**What to produce**
What lines of the material hold the string "aguas"? Pull each of them out.

**Information shown**
····················

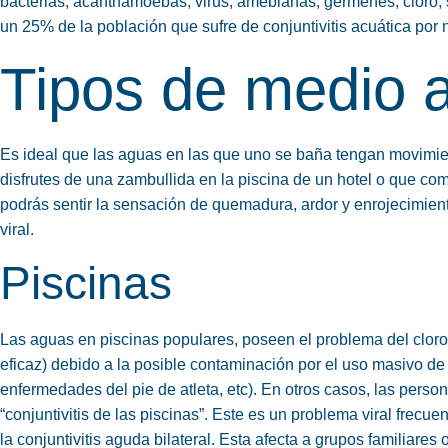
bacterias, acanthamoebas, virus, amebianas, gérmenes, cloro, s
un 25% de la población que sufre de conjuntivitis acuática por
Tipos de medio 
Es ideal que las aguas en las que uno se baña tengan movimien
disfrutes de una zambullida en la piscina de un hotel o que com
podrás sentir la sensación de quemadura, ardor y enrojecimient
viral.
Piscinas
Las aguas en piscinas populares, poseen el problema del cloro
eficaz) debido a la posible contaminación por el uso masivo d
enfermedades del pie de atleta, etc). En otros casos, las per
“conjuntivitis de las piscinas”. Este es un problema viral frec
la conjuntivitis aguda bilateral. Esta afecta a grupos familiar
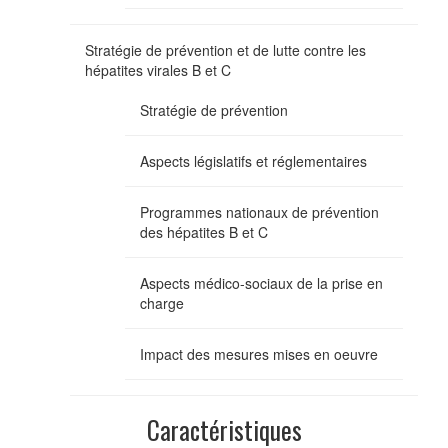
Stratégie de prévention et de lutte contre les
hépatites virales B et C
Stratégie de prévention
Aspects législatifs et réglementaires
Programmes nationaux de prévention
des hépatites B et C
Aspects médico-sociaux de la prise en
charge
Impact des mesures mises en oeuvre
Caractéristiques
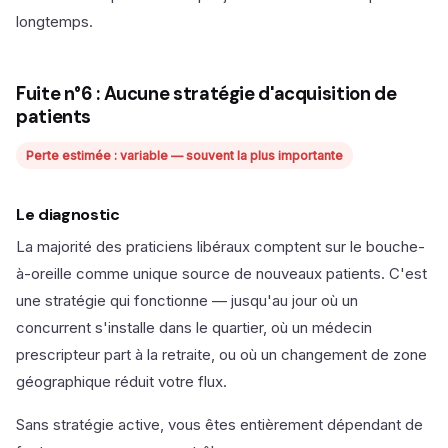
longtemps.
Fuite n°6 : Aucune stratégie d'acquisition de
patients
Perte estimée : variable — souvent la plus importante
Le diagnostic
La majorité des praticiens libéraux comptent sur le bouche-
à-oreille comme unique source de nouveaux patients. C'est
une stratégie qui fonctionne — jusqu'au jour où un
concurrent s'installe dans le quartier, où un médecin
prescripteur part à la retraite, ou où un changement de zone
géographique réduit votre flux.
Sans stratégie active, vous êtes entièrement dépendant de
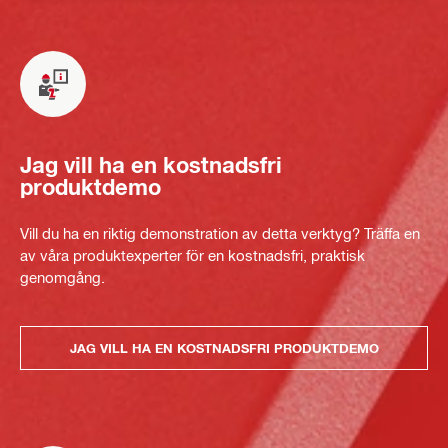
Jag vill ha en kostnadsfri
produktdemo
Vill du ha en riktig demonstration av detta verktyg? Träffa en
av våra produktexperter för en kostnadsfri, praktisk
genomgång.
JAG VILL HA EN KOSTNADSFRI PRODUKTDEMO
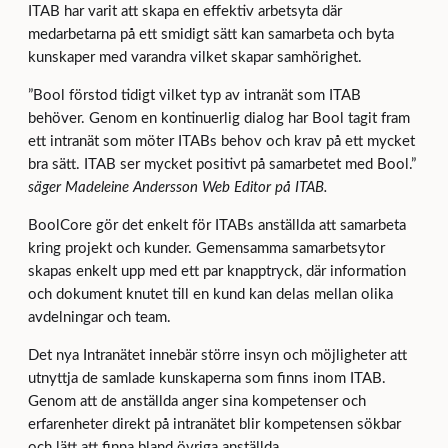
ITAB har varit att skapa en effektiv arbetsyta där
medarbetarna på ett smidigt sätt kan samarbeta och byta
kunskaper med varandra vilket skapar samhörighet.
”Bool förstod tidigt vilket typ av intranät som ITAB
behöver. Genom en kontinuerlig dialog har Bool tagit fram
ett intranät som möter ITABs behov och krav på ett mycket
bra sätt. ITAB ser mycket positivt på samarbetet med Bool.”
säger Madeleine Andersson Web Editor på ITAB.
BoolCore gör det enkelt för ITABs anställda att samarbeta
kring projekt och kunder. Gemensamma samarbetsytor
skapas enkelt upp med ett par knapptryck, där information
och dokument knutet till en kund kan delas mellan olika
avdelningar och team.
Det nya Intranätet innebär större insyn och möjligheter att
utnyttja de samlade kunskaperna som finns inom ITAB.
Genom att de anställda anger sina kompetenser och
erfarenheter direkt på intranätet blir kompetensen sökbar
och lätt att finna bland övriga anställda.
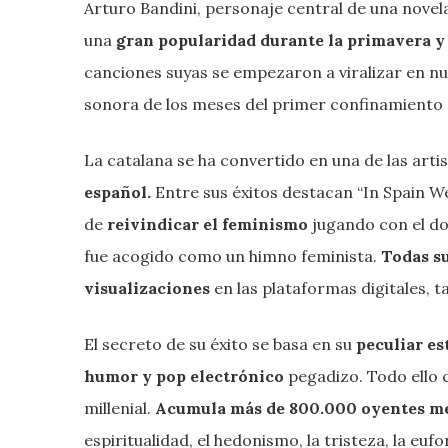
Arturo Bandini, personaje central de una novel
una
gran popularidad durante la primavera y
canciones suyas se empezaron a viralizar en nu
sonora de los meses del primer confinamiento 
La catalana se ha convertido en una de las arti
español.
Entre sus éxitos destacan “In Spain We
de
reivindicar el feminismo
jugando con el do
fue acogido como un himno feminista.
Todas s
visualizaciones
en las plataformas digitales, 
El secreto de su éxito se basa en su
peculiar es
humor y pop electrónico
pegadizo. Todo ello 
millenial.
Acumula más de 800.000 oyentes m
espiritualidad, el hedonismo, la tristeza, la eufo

····················

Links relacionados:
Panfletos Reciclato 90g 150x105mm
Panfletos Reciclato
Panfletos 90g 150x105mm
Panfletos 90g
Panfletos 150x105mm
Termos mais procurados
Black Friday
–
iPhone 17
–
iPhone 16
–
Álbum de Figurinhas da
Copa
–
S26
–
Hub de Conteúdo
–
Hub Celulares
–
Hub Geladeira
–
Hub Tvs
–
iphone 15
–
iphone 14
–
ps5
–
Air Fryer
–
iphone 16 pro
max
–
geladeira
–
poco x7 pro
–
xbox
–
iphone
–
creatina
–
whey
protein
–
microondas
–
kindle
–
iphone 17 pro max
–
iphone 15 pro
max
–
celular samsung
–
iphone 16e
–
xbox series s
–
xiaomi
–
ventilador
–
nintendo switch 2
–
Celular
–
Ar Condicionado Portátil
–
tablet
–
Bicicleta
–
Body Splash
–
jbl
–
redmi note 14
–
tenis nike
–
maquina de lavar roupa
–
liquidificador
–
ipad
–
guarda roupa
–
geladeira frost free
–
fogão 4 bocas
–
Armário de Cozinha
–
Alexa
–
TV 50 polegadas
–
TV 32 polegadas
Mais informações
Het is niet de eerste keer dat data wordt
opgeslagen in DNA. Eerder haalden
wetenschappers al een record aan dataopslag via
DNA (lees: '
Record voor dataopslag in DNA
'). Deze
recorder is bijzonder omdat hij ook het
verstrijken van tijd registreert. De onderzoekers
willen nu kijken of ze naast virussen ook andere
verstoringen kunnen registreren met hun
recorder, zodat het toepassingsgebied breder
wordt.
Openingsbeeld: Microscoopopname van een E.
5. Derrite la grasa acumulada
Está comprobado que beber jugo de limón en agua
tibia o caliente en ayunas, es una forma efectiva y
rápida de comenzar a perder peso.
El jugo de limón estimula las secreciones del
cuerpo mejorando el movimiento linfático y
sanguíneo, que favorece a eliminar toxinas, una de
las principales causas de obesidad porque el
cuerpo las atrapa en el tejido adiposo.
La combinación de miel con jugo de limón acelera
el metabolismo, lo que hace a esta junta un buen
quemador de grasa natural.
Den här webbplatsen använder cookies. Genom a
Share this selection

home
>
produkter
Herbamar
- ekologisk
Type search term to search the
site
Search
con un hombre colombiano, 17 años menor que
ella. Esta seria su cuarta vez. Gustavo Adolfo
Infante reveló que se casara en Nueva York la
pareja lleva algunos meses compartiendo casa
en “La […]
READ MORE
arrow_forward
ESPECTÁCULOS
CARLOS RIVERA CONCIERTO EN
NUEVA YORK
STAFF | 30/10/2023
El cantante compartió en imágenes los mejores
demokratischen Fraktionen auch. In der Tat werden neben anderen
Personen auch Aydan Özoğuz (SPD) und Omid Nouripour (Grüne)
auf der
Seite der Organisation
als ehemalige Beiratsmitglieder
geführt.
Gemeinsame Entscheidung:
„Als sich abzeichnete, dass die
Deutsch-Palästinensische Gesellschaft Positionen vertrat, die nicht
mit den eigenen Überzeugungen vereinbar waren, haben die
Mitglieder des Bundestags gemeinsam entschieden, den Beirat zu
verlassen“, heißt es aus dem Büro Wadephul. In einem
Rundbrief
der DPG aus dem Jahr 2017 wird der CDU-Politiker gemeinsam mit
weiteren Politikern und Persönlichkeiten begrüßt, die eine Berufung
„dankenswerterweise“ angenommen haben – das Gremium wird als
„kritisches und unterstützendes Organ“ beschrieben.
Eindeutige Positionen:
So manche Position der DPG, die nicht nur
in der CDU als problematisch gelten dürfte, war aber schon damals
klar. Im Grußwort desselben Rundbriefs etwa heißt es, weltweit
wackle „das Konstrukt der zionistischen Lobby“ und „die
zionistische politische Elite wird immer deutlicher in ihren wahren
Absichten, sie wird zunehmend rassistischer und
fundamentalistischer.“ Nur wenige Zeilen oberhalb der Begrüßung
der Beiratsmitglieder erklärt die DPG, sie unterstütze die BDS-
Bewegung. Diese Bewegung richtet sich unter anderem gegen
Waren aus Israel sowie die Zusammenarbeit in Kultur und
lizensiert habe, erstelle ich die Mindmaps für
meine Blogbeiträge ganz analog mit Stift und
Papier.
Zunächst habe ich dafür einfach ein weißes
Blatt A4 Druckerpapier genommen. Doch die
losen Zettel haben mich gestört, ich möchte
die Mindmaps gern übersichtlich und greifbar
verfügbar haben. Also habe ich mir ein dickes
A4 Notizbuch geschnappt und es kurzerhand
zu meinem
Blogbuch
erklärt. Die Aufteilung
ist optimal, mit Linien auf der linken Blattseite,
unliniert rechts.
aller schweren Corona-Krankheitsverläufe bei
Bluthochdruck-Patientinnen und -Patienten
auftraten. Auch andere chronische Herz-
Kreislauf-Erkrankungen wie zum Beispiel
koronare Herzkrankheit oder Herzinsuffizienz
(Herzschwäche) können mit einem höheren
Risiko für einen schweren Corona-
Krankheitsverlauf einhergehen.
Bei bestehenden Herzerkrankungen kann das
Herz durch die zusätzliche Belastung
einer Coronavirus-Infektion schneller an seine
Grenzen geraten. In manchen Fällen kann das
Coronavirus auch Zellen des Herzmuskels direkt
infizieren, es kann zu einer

····················

**Problem solution**
Es ideal que las aguas en las que uno se baña tengan movimien
Las aguas en piscinas populares, poseen el problema del cloro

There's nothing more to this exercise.